Data for review
══════════════════════════════

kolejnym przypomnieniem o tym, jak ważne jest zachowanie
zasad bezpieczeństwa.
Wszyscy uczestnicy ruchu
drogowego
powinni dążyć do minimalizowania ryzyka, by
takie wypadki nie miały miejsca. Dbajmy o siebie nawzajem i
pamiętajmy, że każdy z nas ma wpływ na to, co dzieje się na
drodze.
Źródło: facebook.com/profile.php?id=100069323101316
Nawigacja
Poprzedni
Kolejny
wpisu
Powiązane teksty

══════════════════════════════

Exercise goal
Return every line of the records word for word, keeping the original line breaks.

Solution to the problem
kolejnym przypomnieniem o tym, jak ważne jest zachowanie
zasad bezpieczeństwa.
Wszyscy uczestnicy ruchu
drogowego
powinni dążyć do minimalizowania ryzyka, by
takie wypadki nie miały miejsca. Dbajmy o siebie nawzajem i
pamiętajmy, że każdy z nas ma wpływ na to, co dzieje się na
drodze.
Źródło: facebook.com/profile.php?id=100069323101316
Nawigacja
Poprzedni
Kolejny
wpisu
Powiązane teksty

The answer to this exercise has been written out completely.